Pourquoi cela me dérange autant...

   À travers la vitre, la ville offre un paysage de personnes toutes différentes et je me demande si parmi toutes ces femmes qui accompagnent leur copain, mari, ou conjoint, se trouvent des trompeuses ou des menteuses. Remarque : l'un ne va pas sans l'autre.

Mon téléphone vibre dans ma poche, m'obligeant à quitter ma rêverie.-

- Allô ?

- Hélio, où es-tu ? Maman me demande si tu as pu récupérer mes médicaments cet après-midi, et si tu comptes toujours me les amener ! s'inquiète Ava au téléphone.

- Du calme soeurette, je suis en route ne t'en fais pas tu auras tes médicaments, je la rassure.

- Heureusement que tu n'es pas livreur parce que crois moi que je ne te mettrais pas plus de deux étoiles pour la qualité du service !

- Deux étoiles ? Tu ne serais pas un peu radine sur les bords ? J'arrive dans quelques minutes, sois tranquille Ava, à tout à l'heure, je lui dis en raccrochant.

Depuis qu'elle a ses crises d'épilepsie, Ava doit prendre des médicaments tous les jours, sinon elle augmenterait son risque de décès. Ma sœur peut parfois sembler capricieuse, mais m'imaginer sans elle est inconcevable. Elle est celle qui a su trouver les mots au moment où j'en avais le plus besoin. Et même si je sais que mes parents ont toujours été présents pour moi, la relation parent-adolescent est parfois dure à gérer. Surtout pour un garçon en crise comme j'ai pu l'être...

Je dois beaucoup à Ava...

    J'aperçois la station où je dois descendre, et appuie sur le bouton d'arrêt.

  Lorsque je sors du bus, le vent frais me rappelle que l'hiver ne va pas tarder à arriver, et qu'Ava a élu la meilleure saison de l'année celle où Noël est célébré. Je passe devant une épicerie ouverte 24/24, et aperçois la tablette de chocolat préférée d'Ava.

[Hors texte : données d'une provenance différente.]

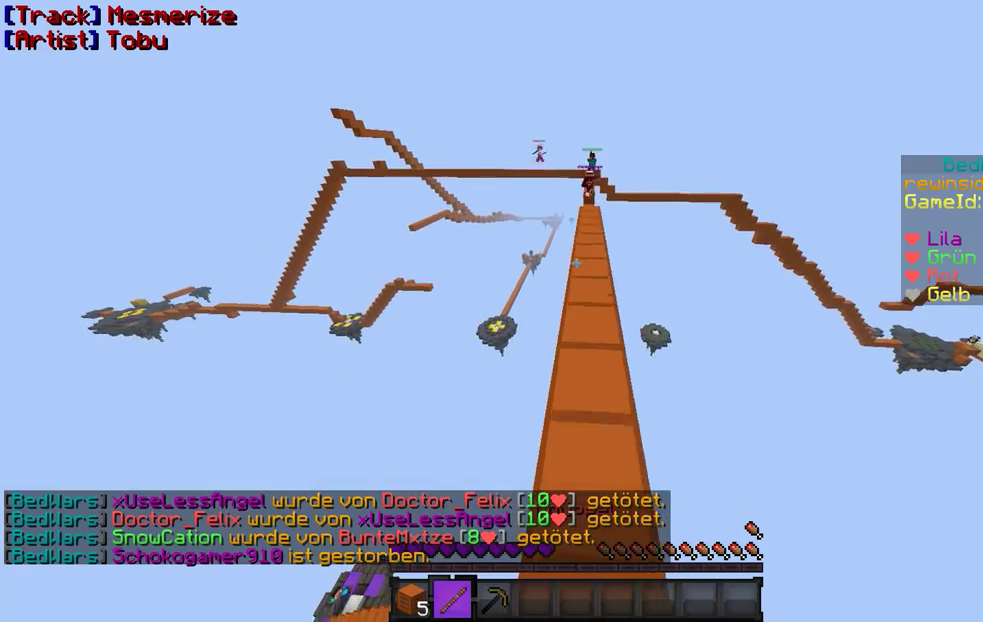
{"keys": ["w"], "mouse": [], "events": []}
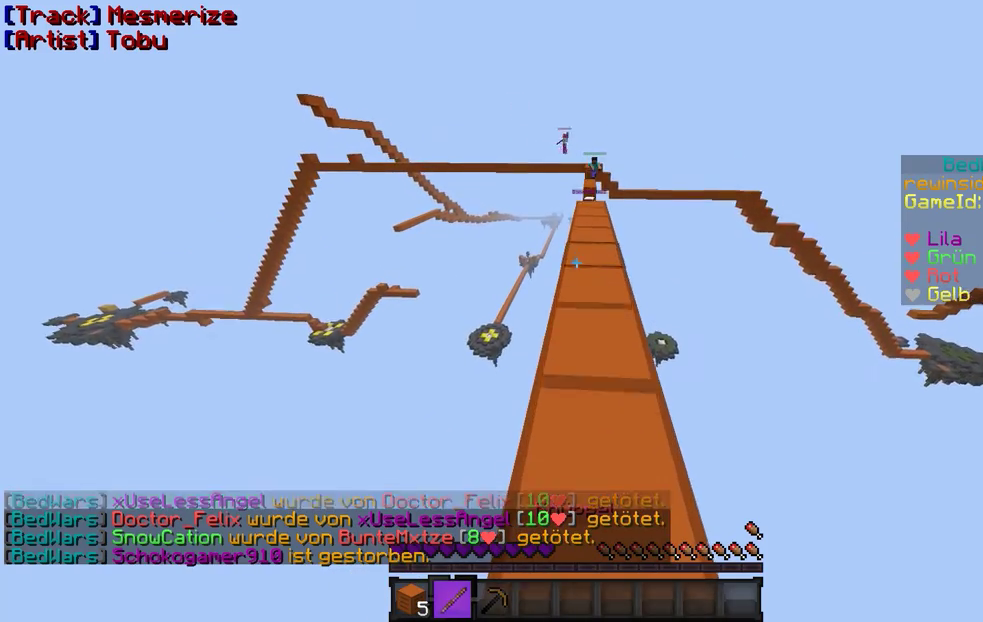
{"keys": [], "mouse": [], "events": [[167, "w", "up"]]}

    Loin de moi l'idée de valoriser les pots de vin, mais le chocolat sera sûrement le meilleur médiateur possible à mon retard de ce soir. Je récupère une tablette, et ajoute à cela un paquet de framboises pour ma mère qui adore ça. Comme ça, j'ai deux fois moins de possibilité de passer un sale quart d'heure. Parfait.

***

J'ai à peine le temps de passer la porte de l'appartement qu'Ava me saute dessus laissant tomber ses béquilles.

- Dis-donc toi, j'ai bien l'impression que ta jambe va beaucoup mieux non ? je lui dis en la rattrapant.

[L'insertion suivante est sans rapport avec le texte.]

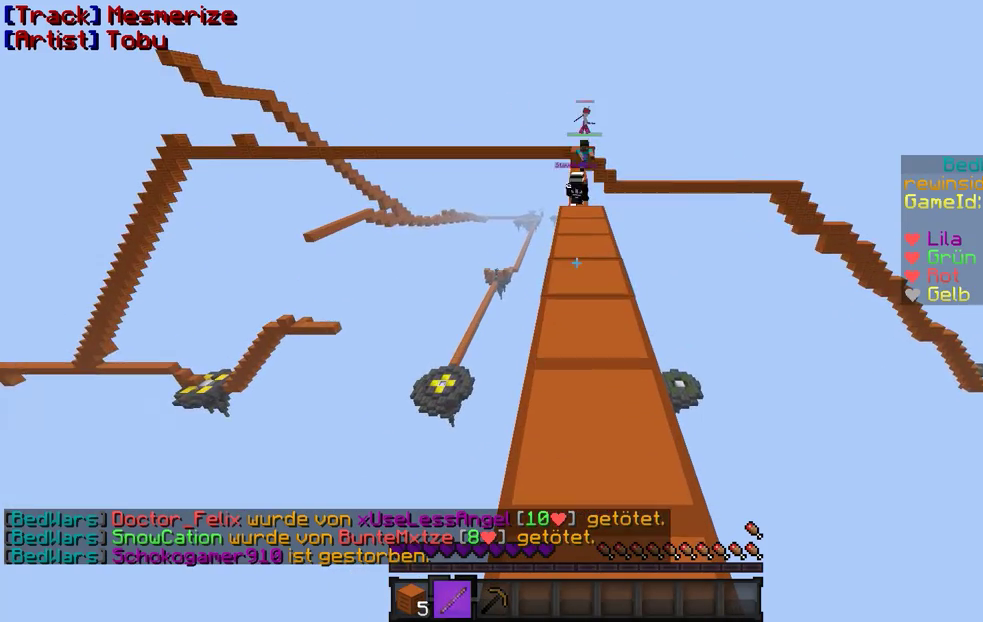
{"keys": ["s"], "mouse": [], "events": [[67, "s", "down"]]}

Elle aperçoit le tote-bag pendu à mon bras, et devient aussitôt inspecteur gadget.

- Tu as acheté quoi ? dit-elle en sautillant sur sa jambe libre.

- Si tu vas t'asseoir sur le canapé je te montre, petit chimpanzé.

Elle récupère ses béquilles plus vite que je n'ai le temps de récupérer mon souffle, et court s'asseoir sagement. Les filles de quatorze ans sont peut-être des adolescentes pour la société, mais je pense que ma soeur est une exception parce que mis à part ses ongles peints, elle ressemble à une enfant de dix ans.

Laissant mes chaussures dans l'entrée, je la rejoins dans le salon où sont assis mes parents côte à côte. Ils sont la représentation même de ce que je voudrais comme relation.

Ma mère étant la cheffe non nommée de cette maison mais clairement revendiquée, elle est aidée constamment par mon père qui au premier regard semble être froid, mais apparaît comme un papa poule encore plus protecteur que ma mère.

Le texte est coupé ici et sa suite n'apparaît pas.